Brazil’s Supreme Court announces it will try Bolsonaro for coup attempt

Bolsonaro, a far-right former army captain who presided over Brazil from 2019 to 2022, is accused of five crimes, including an alleged attempt to obliterate the democratic rule of law violently. He has called the accusations against him “grave and unfounded” and “grave and unfounded.”
A five-judge panel on Wednesday unanimously decided to trial Bolsonaro. Bolsonaro could receive a lengthy prison sentence, further isolating him, if he is found guilty in the court proceedings, which are anticipated later this year. A political heir has not been named by him.
Justice Alexandre de Moraes, who is in charge of the case, clipped dramatic footage of Bolsonaro’s supporters storming government buildings in violent scenes just one week after the president’s inauguration in January 2023.
In part to try to sabotage the electronic voting machines in Brazil, Bolsonaro added, as part of his campaign against the election he lost.
Teresa Bo, a journalist from Buenos Aires, recalls the obscene and bloody scenes from Bolsonaro’s supporters’ inauguration in the capital Brasilia in January 2023.

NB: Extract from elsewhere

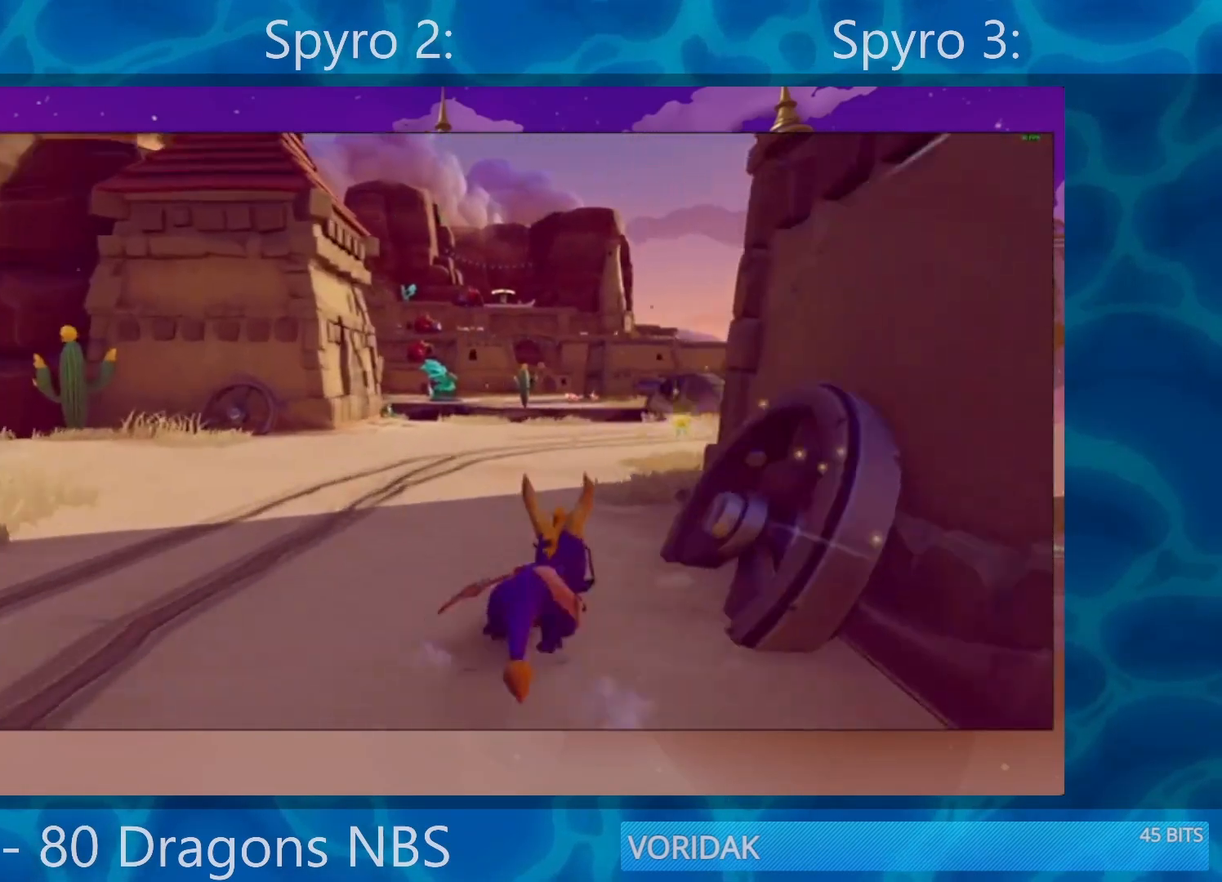
{"buttons": ["SQUARE"], "left_stick": "center", "right_stick": "center", "events": [[33, "left_stick", "center"], [233, "left_stick", "right"], [433, "left_stick", "center"]]}
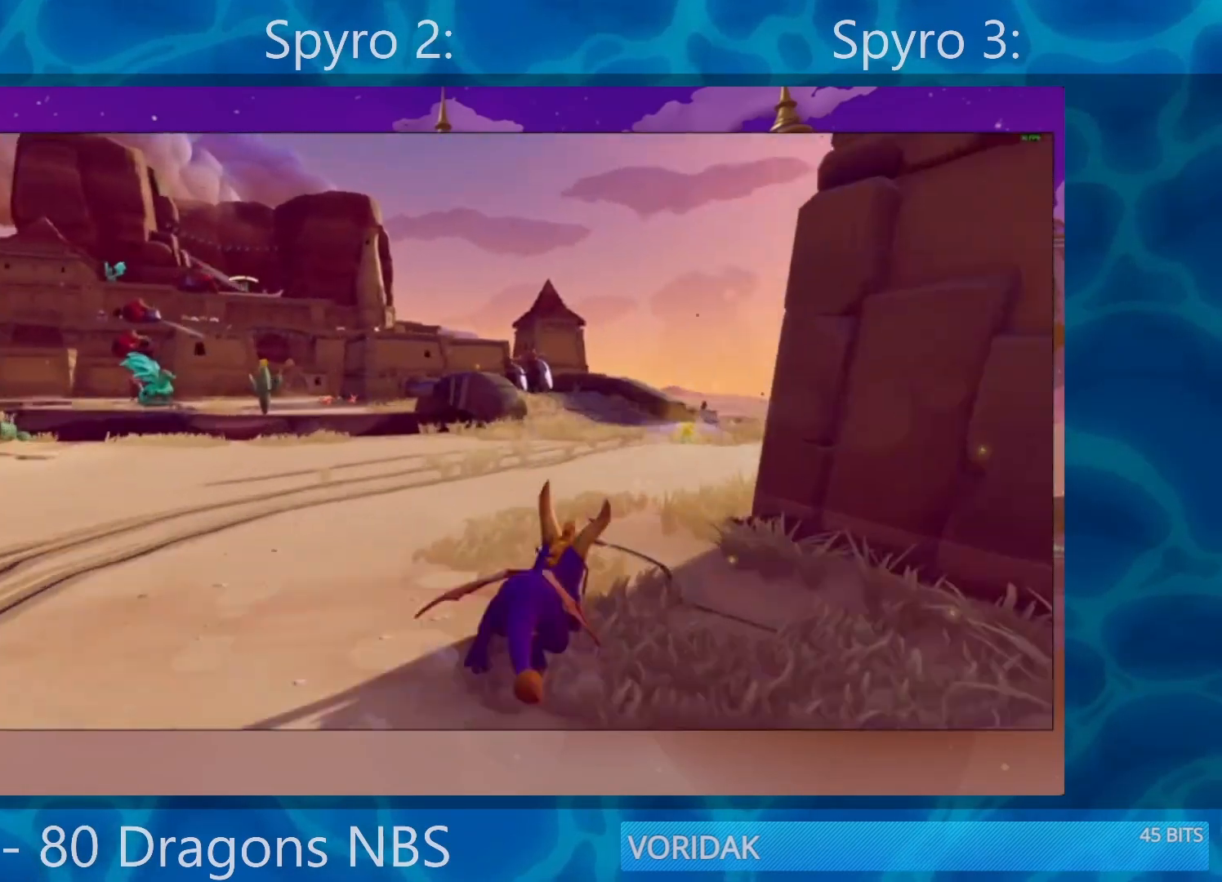
{"buttons": ["SQUARE"], "left_stick": "center", "right_stick": "center", "events": [[100, "left_stick", "up-left"], [233, "left_stick", "center"]]}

Around 1,500 people were detained in the capital, according to her, “a week after Lula was sworn in, we saw thousands of supporters of President Bolsonaro storming buildings in Brazil.”
Bolsonaro voluntarily sat silently in the first row of the Supreme Court’s hearing on Tuesday, an echo of his ally, US President Donald Trump, who was at trial for the same thing last year, in a session at which the pair were charged with a charge against him and seven of his closest allies.
In order to stifle Lula’s declining popularity and pressure Congress to pass an amnesty bill in favor of him and his jailed supporters, Bolsonaro organized a beachfront rally in Rio de Janeiro in the days leading up to the landmark court hearing.
After two independent polling companies discovered that only between 20 and 30 000 people turned up, some allies speculated that the demonstration would attract more than a million backers.
Despite a ruling from Brazil’s Superior Electoral Court forbidding him from running for public office until 2030 for his efforts to discredit the country’s voting system, Bolsonaro has vowed to run for president once more next year.
Bolsonaro’s handling of the COVID-19 crisis as president has drawn in-depth legal scrutiny.